The AI industry has gone through all 5 stages of acceptance — where are we now
In eight years, the AI industry has gone from denial to acceptance. Google developed transformers in 2017 but did not even patent them. Today we acknowledge AI'

The AI industry has gone through all five stages of psychological acceptance according to the Kübler-Ross model — from denial to ultimate recognition of a new reality. The journey was long and full of contradictions.

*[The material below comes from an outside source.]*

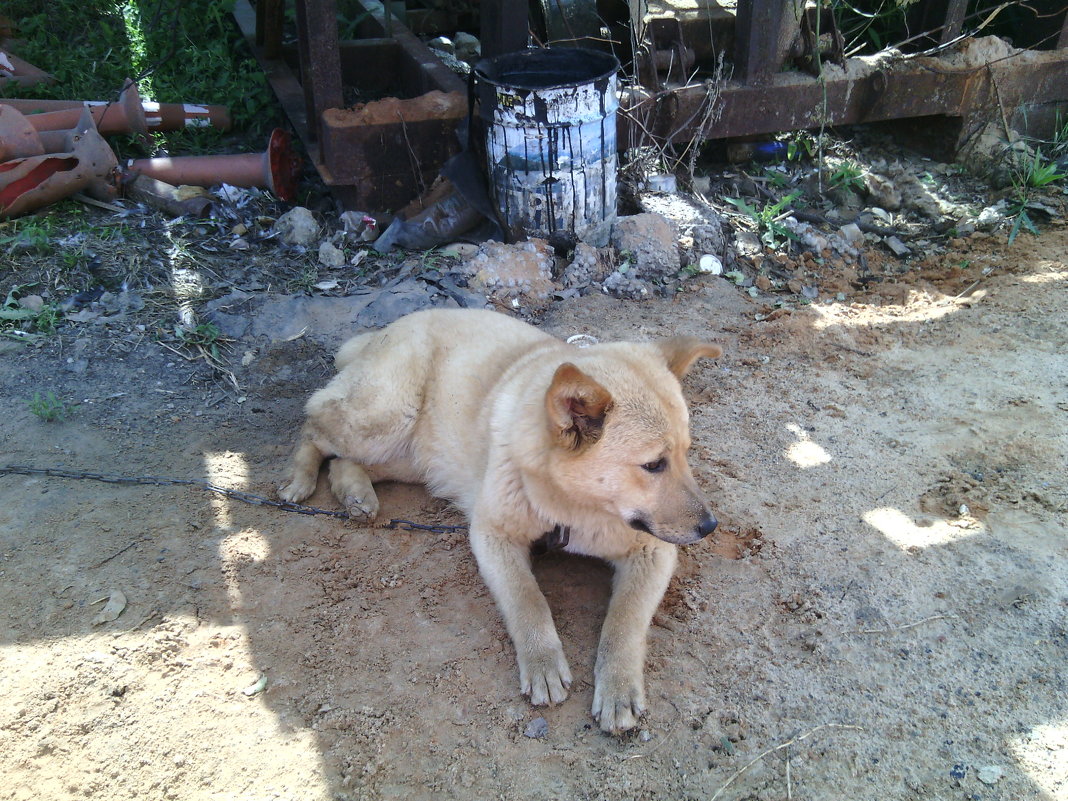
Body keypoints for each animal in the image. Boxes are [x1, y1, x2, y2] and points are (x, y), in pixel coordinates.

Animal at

Denial and Anger: The Early Years
In 2017, eight engineers from Google developed the transformer architecture — the mathematical foundation of all modern generative models. Google didn't even patent this invention. The denial was complete. It seemed like just another scientific breakthrough among many. Anger came later. When Dario Amodei and part of the team left OpenAI, it symbolized growing frustration and a struggle for control over AI. Tech giants realized they had missed the moment.
Bargaining and Risk Awareness
Active bargaining began — companies bought up AI startups, competed for talent, invested billions. Bargaining gave way to depression. An avalanche of articles about how AI would replace everyone, leaving no one without a job. Existential questions became mainstream.
- Fear of layoffs and retraining
- Questions about regulation and safety
- Debates about moral components
- Doubts about the sustainability of AI-based business models
Acceptance: The New Normal
Today we are at the final stage — acceptance. The industry has acknowledged that AI carries risks for the labor market, but also understood a simple thing: complete replacement of humans is impossible. AI expands capabilities, reformats roles, but does not exclude people.
"It is not a question of whether AI will replace humans, but how
humans will learn to work with AI," — this is the position of most industry leaders today.
The Paradox: Winners Are Those Who Don't Rely on AI
Here lies an interesting paradox. The development of generative AI can provide a career boost precisely to those specialists who do not rely on AI in their core work. For example, specialists in team management, negotiation, strategy creation, artists with original vision. AI can enhance their work, but cannot replace its essence.
What This Means
We have moved out of oscillation and entered a period of stabilization. This does not mean that AI has stopped — it is developing faster than ever. But the attitude has changed: from fear and denial to a rational combination of understanding both capabilities and limitations. The industry is learning to live with AI, rather than fight against it.